Well, my coherency is gone. A rape joke uttered in a comedy club hundreds of miles away warrants a risky op-ed. An irresponsible, victim-blaming article about a girl in our own back yard gets nothing. No apology.
In her follow-up, Claire St. Amant asserts her solidarity with rape victims. (Apparently if a woman walked down the street naked and gets raped, it’s okay by St. Amant to call it rape! Truly radical.) But even if that’s the case, if you doubt that her article justifies less enlightened people in their view that teenage girls who have sex consensually can’t really have been raped, but are just experiencing morning-after regrets—I dare you to read the comment section on the Dallas Observer blog, where Anna Merlan called out the CultureMap article the day after it was written, giving far more detail into the crime report than St. Amant bothered to give. Read those comments and tell me if they get better, because I had to stop after the first handful of them.

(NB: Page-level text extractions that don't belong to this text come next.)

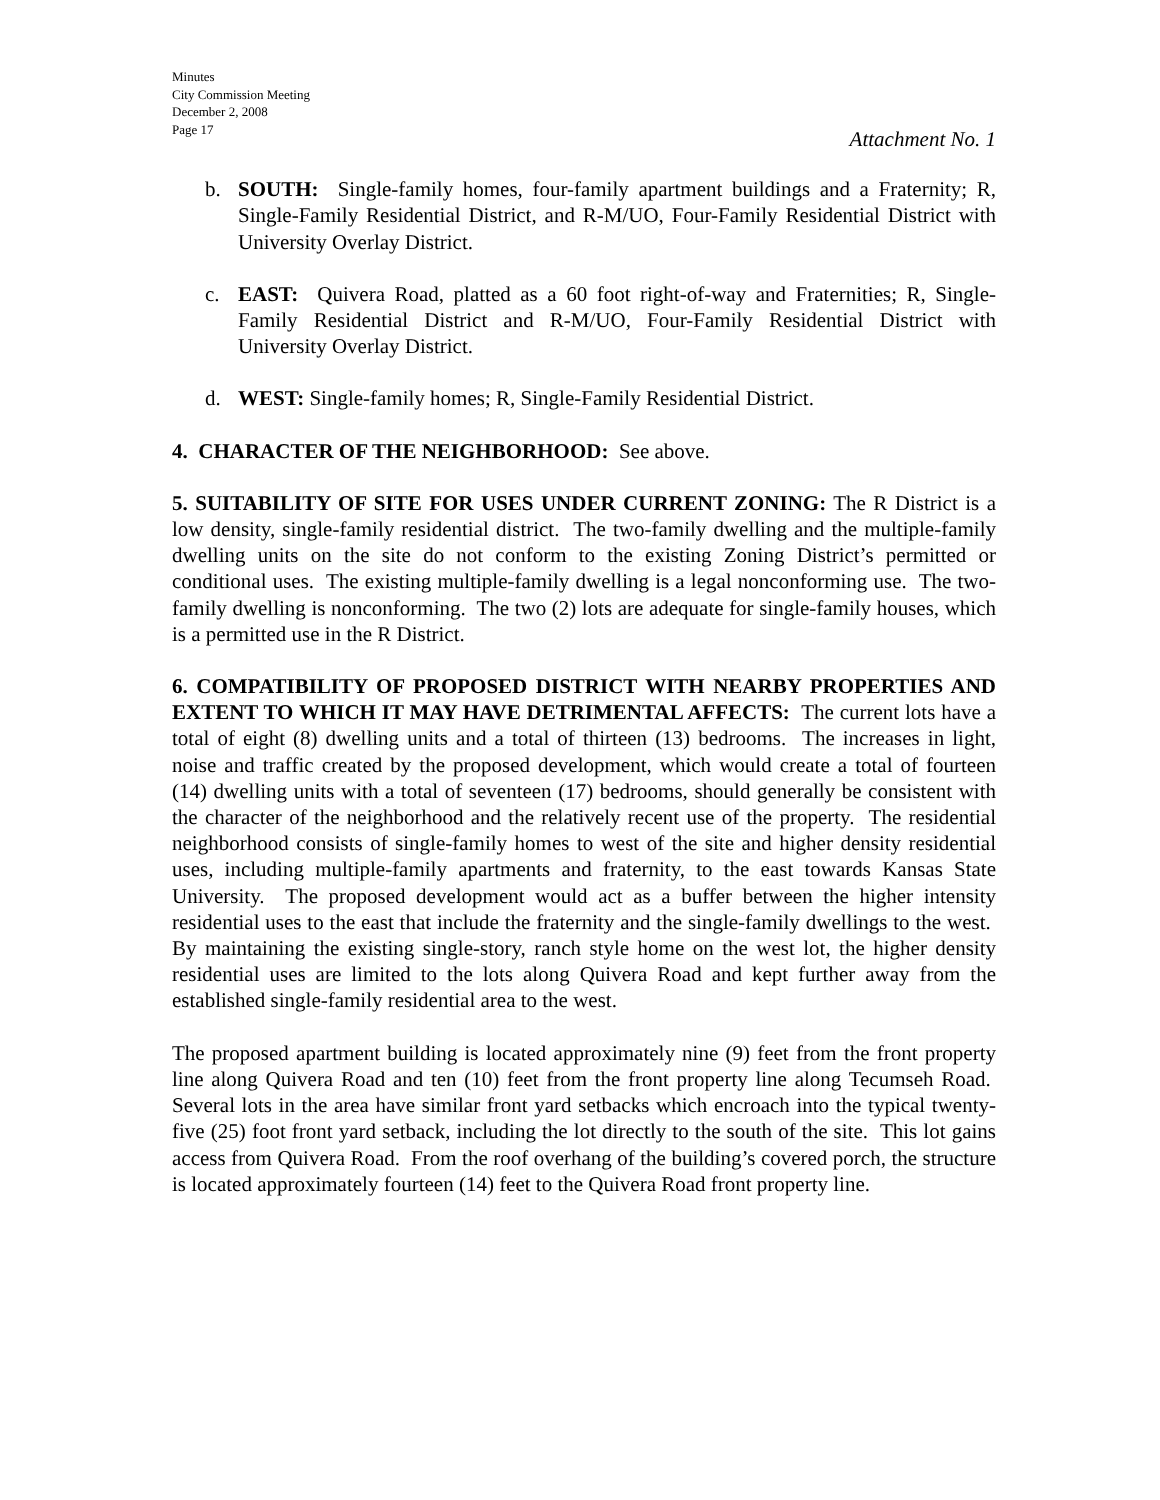Minutes
City Commission Meeting
December 2, 2008
Page 17
Attachment No. 1
b. SOUTH: Single-family homes, four-family apartment buildings and a Fraternity; R, Single-Family Residential District, and R-M/UO, Four-Family Residential District with University Overlay District.
c. EAST: Quivera Road, platted as a 60 foot right-of-way and Fraternities; R, Single-Family Residential District and R-M/UO, Four-Family Residential District with University Overlay District.
d. WEST: Single-family homes; R, Single-Family Residential District.
4. CHARACTER OF THE NEIGHBORHOOD: See above.
5. SUITABILITY OF SITE FOR USES UNDER CURRENT ZONING: The R District is a low density, single-family residential district. The two-family dwelling and the multiple-family dwelling units on the site do not conform to the existing Zoning District’s permitted or conditional uses. The existing multiple-family dwelling is a legal nonconforming use. The two-family dwelling is nonconforming. The two (2) lots are adequate for single-family houses, which is a permitted use in the R District.
6. COMPATIBILITY OF PROPOSED DISTRICT WITH NEARBY PROPERTIES AND EXTENT TO WHICH IT MAY HAVE DETRIMENTAL AFFECTS: The current lots have a total of eight (8) dwelling units and a total of thirteen (13) bedrooms. The increases in light, noise and traffic created by the proposed development, which would create a total of fourteen (14) dwelling units with a total of seventeen (17) bedrooms, should generally be consistent with the character of the neighborhood and the relatively recent use of the property. The residential neighborhood consists of single-family homes to west of the site and higher density residential uses, including multiple-family apartments and fraternity, to the east towards Kansas State University. The proposed development would act as a buffer between the higher intensity residential uses to the east that include the fraternity and the single-family dwellings to the west. By maintaining the existing single-story, ranch style home on the west lot, the higher density residential uses are limited to the lots along Quivera Road and kept further away from the established single-family residential area to the west.
The proposed apartment building is located approximately nine (9) feet from the front property line along Quivera Road and ten (10) feet from the front property line along Tecumseh Road. Several lots in the area have similar front yard setbacks which encroach into the typical twenty-five (25) foot front yard setback, including the lot directly to the south of the site. This lot gains access from Quivera Road. From the roof overhang of the building’s covered porch, the structure is located approximately fourteen (14) feet to the Quivera Road front property line.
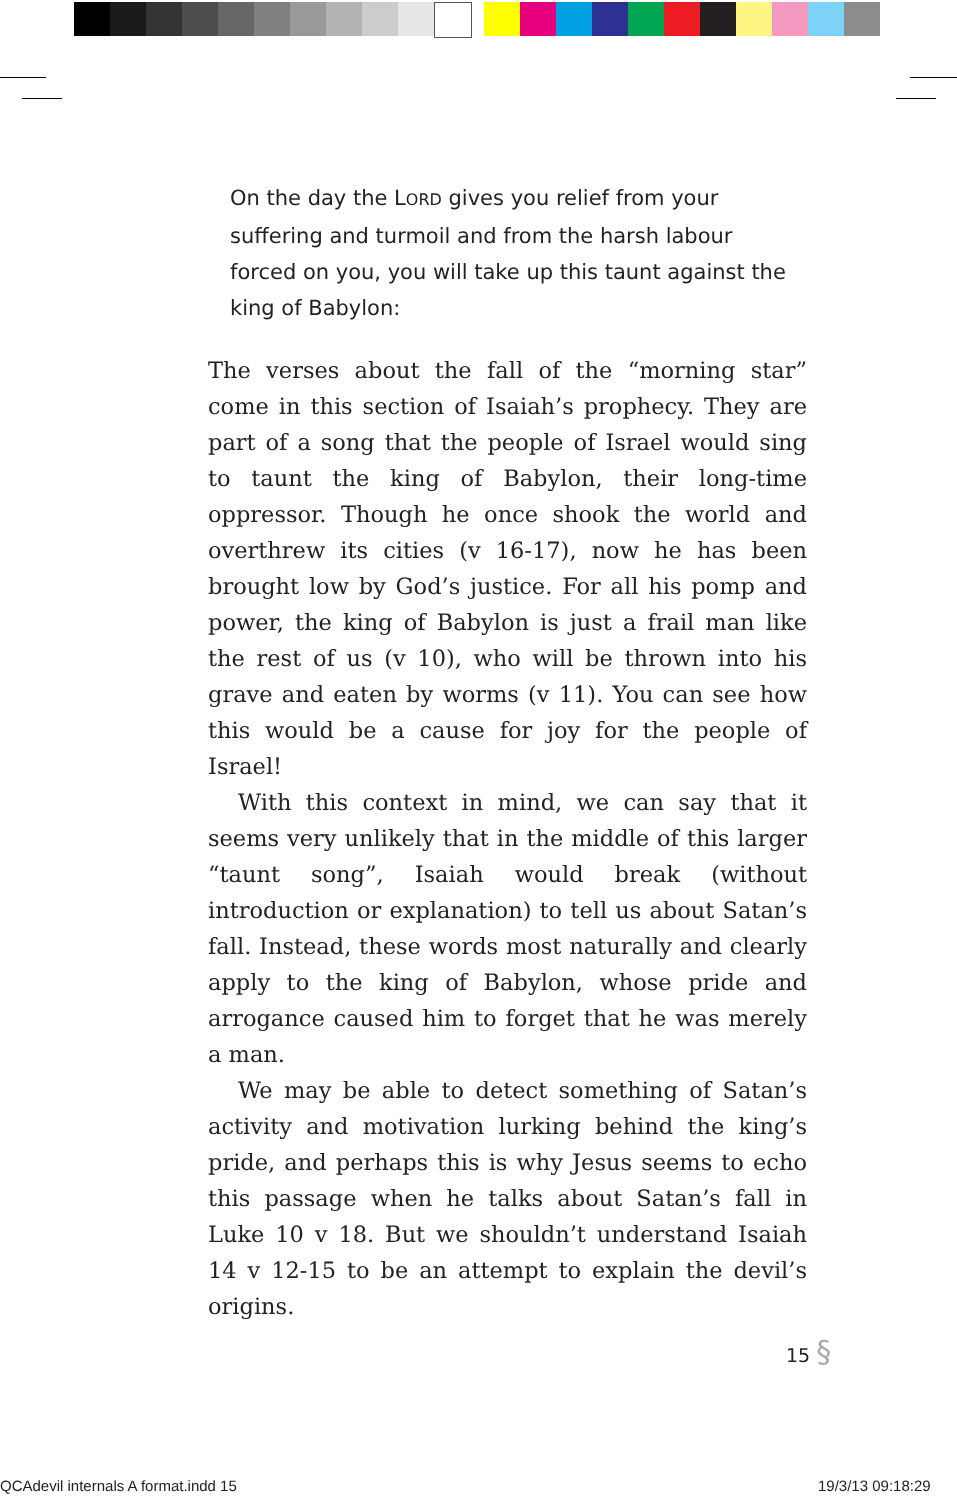On the day the LORD gives you relief from your suffering and turmoil and from the harsh labour forced on you, you will take up this taunt against the king of Babylon:
The verses about the fall of the “morning star” come in this section of Isaiah’s prophecy. They are part of a song that the people of Israel would sing to taunt the king of Babylon, their long-time oppressor. Though he once shook the world and overthrew its cities (v 16-17), now he has been brought low by God’s justice. For all his pomp and power, the king of Babylon is just a frail man like the rest of us (v 10), who will be thrown into his grave and eaten by worms (v 11). You can see how this would be a cause for joy for the people of Israel!
With this context in mind, we can say that it seems very unlikely that in the middle of this larger “taunt song”, Isaiah would break (without introduction or explanation) to tell us about Satan’s fall. Instead, these words most naturally and clearly apply to the king of Babylon, whose pride and arrogance caused him to forget that he was merely a man.
We may be able to detect something of Satan’s activity and motivation lurking behind the king’s pride, and perhaps this is why Jesus seems to echo this passage when he talks about Satan’s fall in Luke 10 v 18. But we shouldn’t understand Isaiah 14 v 12-15 to be an attempt to explain the devil’s origins.
15 §
QCAdevil internals A format.indd 15
19/3/13 09:18:29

Well, really after the guy who was like, “yeah man, this one girl I used to sleep with said ‘no’ one time, and then she seemed like she changed her mind and we had sex anyway, and also a bunch of other times where she didn’t even say no, and then later she just told her friends about that one time and then everybody thought I was a rapist. Ergo, this didn’t happen.”
THAT is the kind of thinking you are encouraging with your generous speculations on the subject of “but maybe she’s lying!”, Claire St. Amant. That is what you, and CultureMap too, are being called to task for.